-- What to work on --
The material below contains a line with "neck: (281, 251)" and a line with "right hip: (189, 408)". Copy exactly those two lines and all lines between them.

-- Records --
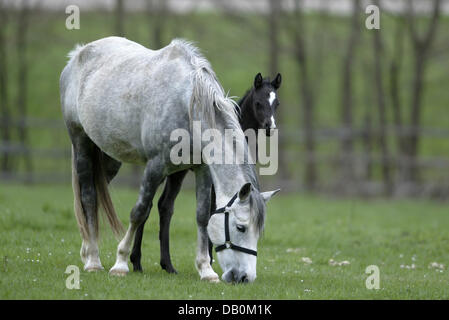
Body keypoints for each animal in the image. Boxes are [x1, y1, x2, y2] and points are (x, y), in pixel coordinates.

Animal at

==

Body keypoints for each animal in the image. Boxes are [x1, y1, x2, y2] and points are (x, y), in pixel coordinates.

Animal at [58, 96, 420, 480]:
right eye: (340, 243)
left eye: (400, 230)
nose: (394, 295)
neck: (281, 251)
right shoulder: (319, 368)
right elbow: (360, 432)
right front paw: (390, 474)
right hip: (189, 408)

--

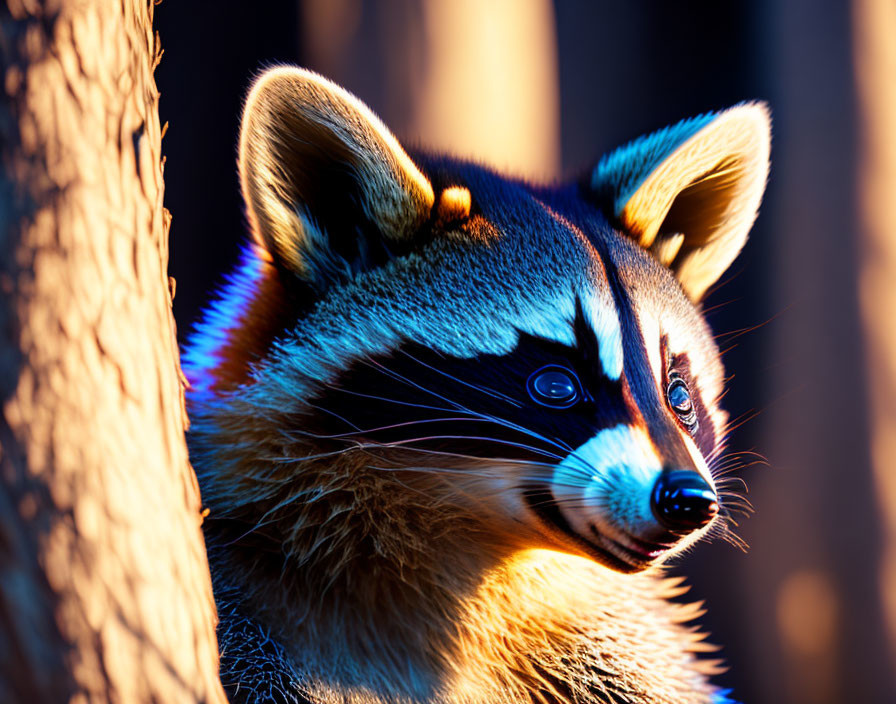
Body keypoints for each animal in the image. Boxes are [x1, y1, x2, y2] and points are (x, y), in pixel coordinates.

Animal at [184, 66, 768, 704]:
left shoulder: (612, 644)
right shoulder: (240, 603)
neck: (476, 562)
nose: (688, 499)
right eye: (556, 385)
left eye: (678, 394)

-- Response --
neck: (281, 251)
right shoulder: (319, 368)
right elbow: (360, 432)
right front paw: (390, 474)
right hip: (189, 408)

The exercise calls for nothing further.